Oakley Capital Investments Limited (LON:OCI) has announced that it will pay a dividend of UK£0.022 per share on the 14th of October. Including this payment, the dividend yield on the stock will be 1.3%, which is a modest boost for shareholders’ returns.
Oakley Capital Investments’ Earnings Easily Cover the Distributions
Even a low dividend yield can be attractive if it is sustained for years on end. Prior to this announcement, Oakley Capital Investments’ earnings easily covered the dividend, but free cash flows were negative. We think that cash flows should take priority over earnings, so this is definitely a worry for the dividend going forward.
Over the next year, EPS could expand by 18.9% if recent trends continue. If the dividend continues along recent trends, we estimate the payout ratio will be 4.2%, which is in the range that makes us comfortable with the sustainability of the dividend.
Oakley Capital Investments Is Still Building Its Track Record
Oakley Capital Investments’ dividend has been pretty stable for a little while now, but we will continue to be cautious until it has been demonstrated for a few more years.
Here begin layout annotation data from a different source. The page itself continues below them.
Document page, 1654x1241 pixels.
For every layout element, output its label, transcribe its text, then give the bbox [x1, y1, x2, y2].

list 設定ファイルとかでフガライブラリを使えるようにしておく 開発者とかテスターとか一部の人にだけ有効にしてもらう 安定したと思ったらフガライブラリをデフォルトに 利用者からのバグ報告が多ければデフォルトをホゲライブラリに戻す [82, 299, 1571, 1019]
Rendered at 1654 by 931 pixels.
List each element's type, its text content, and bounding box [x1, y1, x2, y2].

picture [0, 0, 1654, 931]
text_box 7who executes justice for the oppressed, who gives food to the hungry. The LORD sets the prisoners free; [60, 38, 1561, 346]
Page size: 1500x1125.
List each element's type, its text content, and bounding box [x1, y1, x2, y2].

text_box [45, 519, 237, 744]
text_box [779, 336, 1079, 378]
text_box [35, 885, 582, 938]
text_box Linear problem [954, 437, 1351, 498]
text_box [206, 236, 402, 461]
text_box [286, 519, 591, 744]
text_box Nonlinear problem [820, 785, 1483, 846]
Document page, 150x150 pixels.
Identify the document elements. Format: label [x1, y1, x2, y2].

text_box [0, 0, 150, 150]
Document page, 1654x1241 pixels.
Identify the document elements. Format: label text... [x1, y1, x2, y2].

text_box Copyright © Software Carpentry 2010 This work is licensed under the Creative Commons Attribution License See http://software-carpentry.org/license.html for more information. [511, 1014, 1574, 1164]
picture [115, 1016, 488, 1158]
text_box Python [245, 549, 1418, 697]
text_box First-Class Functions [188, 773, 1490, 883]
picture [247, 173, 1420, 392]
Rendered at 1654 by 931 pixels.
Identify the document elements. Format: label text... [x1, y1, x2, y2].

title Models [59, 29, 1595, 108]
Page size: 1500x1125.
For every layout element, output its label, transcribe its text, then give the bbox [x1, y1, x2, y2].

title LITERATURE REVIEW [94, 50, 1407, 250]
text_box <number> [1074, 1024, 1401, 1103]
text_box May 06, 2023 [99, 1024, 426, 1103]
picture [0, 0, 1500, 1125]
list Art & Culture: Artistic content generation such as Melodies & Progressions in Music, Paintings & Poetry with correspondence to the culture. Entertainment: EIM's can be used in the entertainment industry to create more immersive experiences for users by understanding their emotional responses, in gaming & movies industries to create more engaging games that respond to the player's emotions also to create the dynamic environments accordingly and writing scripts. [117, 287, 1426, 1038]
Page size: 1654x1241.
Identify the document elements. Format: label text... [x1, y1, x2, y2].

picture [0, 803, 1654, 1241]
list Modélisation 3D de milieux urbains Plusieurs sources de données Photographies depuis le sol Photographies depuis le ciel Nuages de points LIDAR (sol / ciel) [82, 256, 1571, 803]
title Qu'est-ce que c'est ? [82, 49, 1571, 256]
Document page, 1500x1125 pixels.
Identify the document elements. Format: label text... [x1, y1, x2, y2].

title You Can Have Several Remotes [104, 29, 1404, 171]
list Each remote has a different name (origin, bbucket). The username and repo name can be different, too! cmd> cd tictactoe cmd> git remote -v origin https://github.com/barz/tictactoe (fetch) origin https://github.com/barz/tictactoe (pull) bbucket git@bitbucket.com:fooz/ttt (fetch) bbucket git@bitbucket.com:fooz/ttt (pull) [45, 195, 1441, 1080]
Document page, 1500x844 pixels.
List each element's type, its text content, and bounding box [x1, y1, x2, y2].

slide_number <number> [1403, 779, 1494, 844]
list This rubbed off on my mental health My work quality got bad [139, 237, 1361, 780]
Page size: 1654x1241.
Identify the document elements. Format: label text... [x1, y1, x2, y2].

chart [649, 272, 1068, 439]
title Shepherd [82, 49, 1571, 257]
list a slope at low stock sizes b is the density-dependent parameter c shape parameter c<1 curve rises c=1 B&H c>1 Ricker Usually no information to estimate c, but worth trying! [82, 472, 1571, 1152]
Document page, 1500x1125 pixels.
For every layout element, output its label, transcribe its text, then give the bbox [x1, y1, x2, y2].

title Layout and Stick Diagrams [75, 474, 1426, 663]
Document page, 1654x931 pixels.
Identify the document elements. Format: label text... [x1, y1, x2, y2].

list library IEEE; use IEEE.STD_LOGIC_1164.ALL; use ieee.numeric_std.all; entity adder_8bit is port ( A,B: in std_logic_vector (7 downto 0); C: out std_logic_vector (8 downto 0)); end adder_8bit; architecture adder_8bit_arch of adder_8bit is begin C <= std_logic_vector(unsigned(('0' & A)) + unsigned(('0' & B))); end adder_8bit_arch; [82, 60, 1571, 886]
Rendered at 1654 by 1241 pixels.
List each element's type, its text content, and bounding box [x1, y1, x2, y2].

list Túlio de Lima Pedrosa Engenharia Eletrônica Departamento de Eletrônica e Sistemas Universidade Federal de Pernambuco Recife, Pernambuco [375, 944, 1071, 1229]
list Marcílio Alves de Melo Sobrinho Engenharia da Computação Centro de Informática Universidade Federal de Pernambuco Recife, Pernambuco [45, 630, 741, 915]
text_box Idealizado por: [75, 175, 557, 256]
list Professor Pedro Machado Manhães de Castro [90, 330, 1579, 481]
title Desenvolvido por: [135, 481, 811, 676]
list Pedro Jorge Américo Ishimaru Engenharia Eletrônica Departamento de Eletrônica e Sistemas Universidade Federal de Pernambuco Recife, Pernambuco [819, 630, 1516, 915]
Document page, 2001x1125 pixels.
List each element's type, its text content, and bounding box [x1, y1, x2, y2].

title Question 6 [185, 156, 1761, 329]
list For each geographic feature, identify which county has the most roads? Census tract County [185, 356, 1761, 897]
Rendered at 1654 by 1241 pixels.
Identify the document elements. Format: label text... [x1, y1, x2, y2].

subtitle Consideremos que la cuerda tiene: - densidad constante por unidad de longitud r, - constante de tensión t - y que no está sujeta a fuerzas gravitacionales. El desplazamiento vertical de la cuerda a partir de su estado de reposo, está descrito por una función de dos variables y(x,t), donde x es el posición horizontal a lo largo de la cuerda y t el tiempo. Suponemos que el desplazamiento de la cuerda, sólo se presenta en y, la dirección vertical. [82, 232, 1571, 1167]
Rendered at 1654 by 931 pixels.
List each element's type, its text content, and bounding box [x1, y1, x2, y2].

The payments haven’t really changed that much since 5 years ago. Modest dividend growth is good to see, especially with the payments being relatively stable. However, the payment history is relatively short and we wouldn’t want to rely on this dividend too much.
The Dividend Looks Likely To Grow
Investors who have held shares in the company for the past few years will be happy with the dividend income they have received. It’s encouraging to see Oakley Capital Investments has been growing its earnings per share at 19% a year over the past five years. With a decent amount of growth and a low payout ratio, we think this bodes well for Oakley Capital Investments’ prospects of growing its dividend payments in the future.
Our Thoughts On Oakley Capital Investments’ Dividend
Overall, we don’t think this company makes a great dividend stock, even though the dividend wasn’t cut this year. While the low payout ratio is redeeming feature, this is offset by the minimal cash to cover the payments. We don’t think Oakley Capital Investments is a great stock to add to your portfolio if income is your focus.
It’s important to note that companies having a consistent dividend policy will generate greater investor confidence than those having an erratic one. Still, investors need to consider a host of other factors, apart from dividend payments, when analysing a company. For instance, we’ve picked out 1 warning sign for Oakley Capital Investments that investors should take into consideration. Looking for more high-yielding dividend ideas? Try our curated list of strong dividend payers.
This article by Simply Wall St is general in nature. We provide commentary based on historical data and analyst forecasts only using an unbiased methodology and our articles are not intended to be financial advice. It does not constitute a recommendation to buy or sell any stock, and does not take account of your objectives, or your financial situation. We aim to bring you long-term focused analysis driven by fundamental data. Note that our analysis may not factor in the latest price-sensitive company announcements or qualitative material. Simply Wall St has no position in any stocks mentioned.